Deborah Mann’s 1975 commencement address offers a unique insight into the day-to-day experience of a Bowdoin woman in the first full graduating class (Document AK, 30). Mann describes some of the more flagrant misogyny remaining on the formerly all-male campus as well as the remarkable tenacity and courage with which this prejudice was met by these early Bowdoin women.
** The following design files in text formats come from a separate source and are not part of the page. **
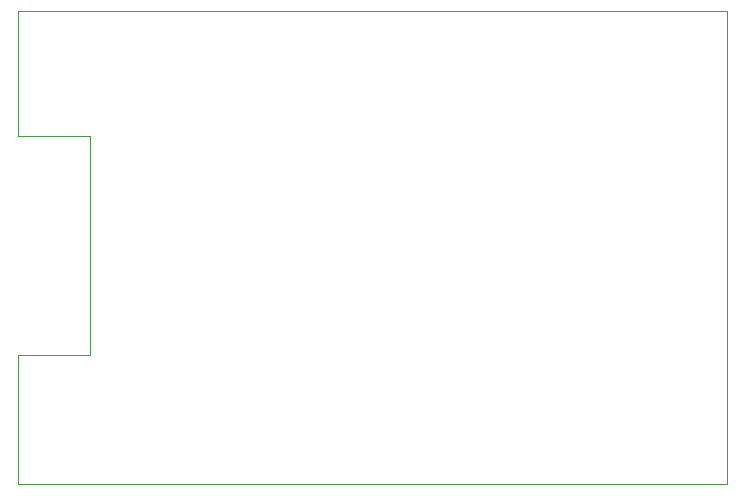
<source format=gbr>
G04 #@! TF.GenerationSoftware,KiCad,Pcbnew,(5.1.5)-2*
G04 #@! TF.CreationDate,2020-03-07T16:39:43+08:00*
G04 #@! TF.ProjectId,ESP32-sensorKit,45535033-322d-4736-956e-736f724b6974,rev?*
G04 #@! TF.SameCoordinates,Original*
G04 #@! TF.FileFunction,Profile,NP*
%FSLAX46Y46*%
G04 Gerber Fmt 4.6, Leading zero omitted, Abs format (unit mm)*
G04 Created by KiCad (PCBNEW (5.1.5)-2) date 2020-03-07 16:39:43*
%MOMM*%
%LPD*%
G04 APERTURE LIST*
G04 #@! TA.AperFunction,Profile*
%ADD10C,0.050000*%
G04 #@! TD*
G04 APERTURE END LIST*
D10*
X106680000Y-102738000D02*
X112776000Y-102738000D01*
X106680000Y-113660000D02*
X106680000Y-102738000D01*
X112776000Y-84196000D02*
X112776000Y-102738000D01*
X106680000Y-84196000D02*
X112776000Y-84196000D01*
X106680000Y-73660000D02*
X106680000Y-84196000D01*
X166680000Y-73660000D02*
X166680000Y-113660000D01*
X106680000Y-73660000D02*
X166680000Y-73660000D01*
X106680000Y-113660000D02*
X166680000Y-113660000D01*
M02*

</source>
Mann includes an intriguing anecdote that demonstrates some of this discrimination: “An upperclassman, somewhat put out, once told me that he hoped I didn’t misunderstand – he didn’t hate me personally, he simply hated me as a co-ed.” As disturbing as this comment may seem, Mann’s real message is that, “The courage of those first cheerleaders, actresses and champions of the cause of women’s liberation cannot be overestimated.” She laments the “fish bowl” nature of the still male-controlled community at Bowdoin, claiming that “Visibility was something to be avoided […] but notoriety invited instant and universal derision, fame or whatever was deemed warranted by the male student body.” Mann also discusses the tremendous party and alcohol scene – so often cited as a partial impetus behind coeducation in the first place – plus the tenuous dynamic between Bowdoin women and women attending nearby Westbrook College who arrived on weekends to participate in social events, only to leave again each Sunday.
Gratefully, Mann eventually writes, “[…] the female portion of the student body was becoming too large to be teased and taunted with such nonchalance.” With this shift came a lessening of some female solidarity, as the common male enemy, as it were, was no longer behaving quite so terribly. Interestingly, many of the men with whom we have spoken for this project have indicated that while coeducation was important, many other issues eclipsed coeducation as the issue of the day, such as social unrest, the Vietnam war, and the growing drug culture. Mann, however, puts it differently: “Those of us who had had no serious concern with women’s liberation were forced into having no other preoccupation in that first year.”